Exercise aim. Set down exactly, from the records below, the line with "A trainee's answer" through the line with "A part-built neuron", and nothing else.

Excerpted data.
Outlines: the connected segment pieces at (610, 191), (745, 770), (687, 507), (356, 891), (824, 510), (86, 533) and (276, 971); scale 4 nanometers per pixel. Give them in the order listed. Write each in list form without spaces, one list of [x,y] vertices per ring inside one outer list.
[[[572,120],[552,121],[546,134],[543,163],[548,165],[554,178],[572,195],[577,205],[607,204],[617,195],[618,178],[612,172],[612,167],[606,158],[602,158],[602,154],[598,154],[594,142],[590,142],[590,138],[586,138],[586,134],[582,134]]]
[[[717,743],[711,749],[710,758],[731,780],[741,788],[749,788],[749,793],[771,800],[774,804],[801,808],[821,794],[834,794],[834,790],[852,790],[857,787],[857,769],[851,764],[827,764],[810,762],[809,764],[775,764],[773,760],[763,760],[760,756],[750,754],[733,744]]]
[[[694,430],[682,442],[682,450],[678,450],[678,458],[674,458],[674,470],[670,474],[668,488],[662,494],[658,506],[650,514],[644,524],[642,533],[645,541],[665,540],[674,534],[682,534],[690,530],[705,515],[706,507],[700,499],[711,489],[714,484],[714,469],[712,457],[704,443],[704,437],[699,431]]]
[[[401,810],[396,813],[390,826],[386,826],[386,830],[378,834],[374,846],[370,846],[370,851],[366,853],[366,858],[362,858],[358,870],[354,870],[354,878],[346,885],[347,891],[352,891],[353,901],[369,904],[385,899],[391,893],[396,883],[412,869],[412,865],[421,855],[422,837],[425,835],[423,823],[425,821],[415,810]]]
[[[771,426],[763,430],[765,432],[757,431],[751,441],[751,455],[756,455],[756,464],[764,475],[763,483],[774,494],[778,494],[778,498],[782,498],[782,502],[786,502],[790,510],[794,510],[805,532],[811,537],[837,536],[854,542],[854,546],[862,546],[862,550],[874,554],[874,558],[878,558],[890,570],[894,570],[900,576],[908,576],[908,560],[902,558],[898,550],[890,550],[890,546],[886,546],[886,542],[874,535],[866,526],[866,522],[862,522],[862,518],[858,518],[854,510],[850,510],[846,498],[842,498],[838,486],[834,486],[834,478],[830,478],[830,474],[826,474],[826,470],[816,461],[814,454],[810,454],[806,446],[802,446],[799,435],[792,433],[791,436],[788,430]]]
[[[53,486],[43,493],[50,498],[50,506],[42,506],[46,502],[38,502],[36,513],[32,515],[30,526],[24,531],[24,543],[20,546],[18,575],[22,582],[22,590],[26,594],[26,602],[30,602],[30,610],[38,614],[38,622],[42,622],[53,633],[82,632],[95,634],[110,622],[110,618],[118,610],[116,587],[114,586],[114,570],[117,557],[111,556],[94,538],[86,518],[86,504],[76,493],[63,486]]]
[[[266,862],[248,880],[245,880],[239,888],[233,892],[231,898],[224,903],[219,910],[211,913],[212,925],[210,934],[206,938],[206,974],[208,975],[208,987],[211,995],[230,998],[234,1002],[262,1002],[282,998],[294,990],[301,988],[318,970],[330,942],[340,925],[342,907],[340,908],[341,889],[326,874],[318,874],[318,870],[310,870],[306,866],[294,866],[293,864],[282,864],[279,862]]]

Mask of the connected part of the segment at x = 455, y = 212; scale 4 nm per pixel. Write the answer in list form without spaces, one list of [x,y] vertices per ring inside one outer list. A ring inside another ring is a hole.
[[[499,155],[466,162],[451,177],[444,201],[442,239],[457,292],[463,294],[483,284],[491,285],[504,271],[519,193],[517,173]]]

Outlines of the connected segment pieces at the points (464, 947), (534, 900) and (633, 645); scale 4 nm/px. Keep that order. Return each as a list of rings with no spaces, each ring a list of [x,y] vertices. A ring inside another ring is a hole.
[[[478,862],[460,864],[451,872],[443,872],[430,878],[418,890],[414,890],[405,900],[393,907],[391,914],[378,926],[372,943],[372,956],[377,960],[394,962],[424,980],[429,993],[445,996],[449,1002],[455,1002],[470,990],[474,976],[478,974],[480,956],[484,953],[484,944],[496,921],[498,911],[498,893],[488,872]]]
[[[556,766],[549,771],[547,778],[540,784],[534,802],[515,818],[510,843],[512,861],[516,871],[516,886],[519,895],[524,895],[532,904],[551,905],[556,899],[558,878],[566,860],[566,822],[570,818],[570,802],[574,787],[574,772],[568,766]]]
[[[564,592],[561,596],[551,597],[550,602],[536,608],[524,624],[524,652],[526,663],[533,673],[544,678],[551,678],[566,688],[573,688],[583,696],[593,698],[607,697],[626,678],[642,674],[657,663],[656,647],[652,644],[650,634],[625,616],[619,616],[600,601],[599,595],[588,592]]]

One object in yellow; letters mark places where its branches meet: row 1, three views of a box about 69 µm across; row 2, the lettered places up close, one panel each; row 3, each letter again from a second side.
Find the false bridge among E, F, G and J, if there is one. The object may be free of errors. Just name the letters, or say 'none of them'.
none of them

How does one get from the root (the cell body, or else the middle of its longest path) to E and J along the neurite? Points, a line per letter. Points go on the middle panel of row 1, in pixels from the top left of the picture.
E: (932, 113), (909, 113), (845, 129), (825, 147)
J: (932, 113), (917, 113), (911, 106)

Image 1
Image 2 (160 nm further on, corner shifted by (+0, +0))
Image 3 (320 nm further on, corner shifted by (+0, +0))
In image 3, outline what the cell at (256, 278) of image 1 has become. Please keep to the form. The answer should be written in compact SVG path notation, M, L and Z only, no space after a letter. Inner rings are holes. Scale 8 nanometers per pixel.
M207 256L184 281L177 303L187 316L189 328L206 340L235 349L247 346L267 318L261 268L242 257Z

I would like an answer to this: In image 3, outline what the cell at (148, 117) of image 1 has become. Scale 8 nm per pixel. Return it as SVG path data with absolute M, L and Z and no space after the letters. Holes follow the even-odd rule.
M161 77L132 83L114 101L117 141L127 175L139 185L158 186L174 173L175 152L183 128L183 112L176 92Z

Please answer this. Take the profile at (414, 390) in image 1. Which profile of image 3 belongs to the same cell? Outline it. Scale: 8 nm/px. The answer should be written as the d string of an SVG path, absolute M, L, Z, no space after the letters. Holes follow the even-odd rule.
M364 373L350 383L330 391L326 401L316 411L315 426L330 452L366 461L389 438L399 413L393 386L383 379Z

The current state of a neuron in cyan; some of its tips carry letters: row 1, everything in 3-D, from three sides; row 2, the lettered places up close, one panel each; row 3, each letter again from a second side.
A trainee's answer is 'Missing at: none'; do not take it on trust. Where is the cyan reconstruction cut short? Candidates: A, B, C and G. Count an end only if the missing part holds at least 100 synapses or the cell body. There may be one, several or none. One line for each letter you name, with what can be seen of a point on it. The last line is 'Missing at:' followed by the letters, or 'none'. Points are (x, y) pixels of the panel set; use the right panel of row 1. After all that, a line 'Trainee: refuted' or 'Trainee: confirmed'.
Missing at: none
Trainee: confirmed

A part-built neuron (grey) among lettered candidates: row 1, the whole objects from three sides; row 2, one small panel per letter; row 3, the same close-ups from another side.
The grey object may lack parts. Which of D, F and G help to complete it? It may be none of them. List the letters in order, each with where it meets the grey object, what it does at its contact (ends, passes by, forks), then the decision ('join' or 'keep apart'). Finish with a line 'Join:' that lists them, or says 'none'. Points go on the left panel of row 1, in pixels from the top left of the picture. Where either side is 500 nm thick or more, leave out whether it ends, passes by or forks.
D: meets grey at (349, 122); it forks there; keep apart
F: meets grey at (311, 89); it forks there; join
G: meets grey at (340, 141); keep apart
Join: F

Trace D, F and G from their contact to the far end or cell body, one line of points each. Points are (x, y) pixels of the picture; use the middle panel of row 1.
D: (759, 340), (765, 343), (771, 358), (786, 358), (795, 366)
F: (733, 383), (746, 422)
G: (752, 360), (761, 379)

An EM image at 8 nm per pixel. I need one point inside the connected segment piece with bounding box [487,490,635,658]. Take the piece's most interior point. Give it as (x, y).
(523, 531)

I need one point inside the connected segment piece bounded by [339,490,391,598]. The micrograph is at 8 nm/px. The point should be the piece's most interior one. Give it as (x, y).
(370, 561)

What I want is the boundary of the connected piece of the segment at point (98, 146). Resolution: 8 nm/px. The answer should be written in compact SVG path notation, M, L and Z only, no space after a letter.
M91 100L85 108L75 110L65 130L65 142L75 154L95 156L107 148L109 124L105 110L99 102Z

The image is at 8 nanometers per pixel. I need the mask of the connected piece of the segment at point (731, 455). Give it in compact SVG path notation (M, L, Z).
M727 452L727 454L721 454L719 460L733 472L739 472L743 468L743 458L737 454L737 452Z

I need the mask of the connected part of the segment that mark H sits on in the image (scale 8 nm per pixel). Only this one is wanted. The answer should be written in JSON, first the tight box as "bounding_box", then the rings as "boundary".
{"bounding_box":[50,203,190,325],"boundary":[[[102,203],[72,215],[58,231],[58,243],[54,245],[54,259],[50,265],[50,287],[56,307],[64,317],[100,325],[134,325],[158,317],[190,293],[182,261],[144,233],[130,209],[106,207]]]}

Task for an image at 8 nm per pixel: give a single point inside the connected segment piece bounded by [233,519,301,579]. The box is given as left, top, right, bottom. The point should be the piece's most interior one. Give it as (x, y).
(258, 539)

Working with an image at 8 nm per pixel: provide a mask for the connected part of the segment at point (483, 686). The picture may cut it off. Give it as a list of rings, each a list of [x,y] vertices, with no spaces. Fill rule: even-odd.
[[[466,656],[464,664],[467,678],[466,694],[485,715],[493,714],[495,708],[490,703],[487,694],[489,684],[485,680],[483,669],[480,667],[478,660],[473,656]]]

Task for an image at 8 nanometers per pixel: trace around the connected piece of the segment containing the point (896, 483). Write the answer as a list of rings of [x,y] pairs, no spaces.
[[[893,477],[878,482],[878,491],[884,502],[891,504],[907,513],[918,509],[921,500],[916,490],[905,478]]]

Exercise output.
A trainee's answer is 'Missing at: none'; do not take it on trust. Where is the cyan reconstruction cut short? Candidates: A, B, C and G. Count an end only if the missing part holds at least 100 synapses or the cell body. There may be one, several or none. One line for each letter you name, with what can be seen of a point on it. The last line is 'Missing at:' followed by the letters, or 'none'. Points are (x, y) pixels of the panel set; use the right panel of row 1. After all that, a line 'Trainee: refuted' or 'Trainee: confirmed'.
Missing at: none
Trainee: confirmed

A part-built neuron (grey) among lettered candidates: row 1, the whole objects from three sides; row 2, one small panel per letter; row 3, the same close-ups from another side.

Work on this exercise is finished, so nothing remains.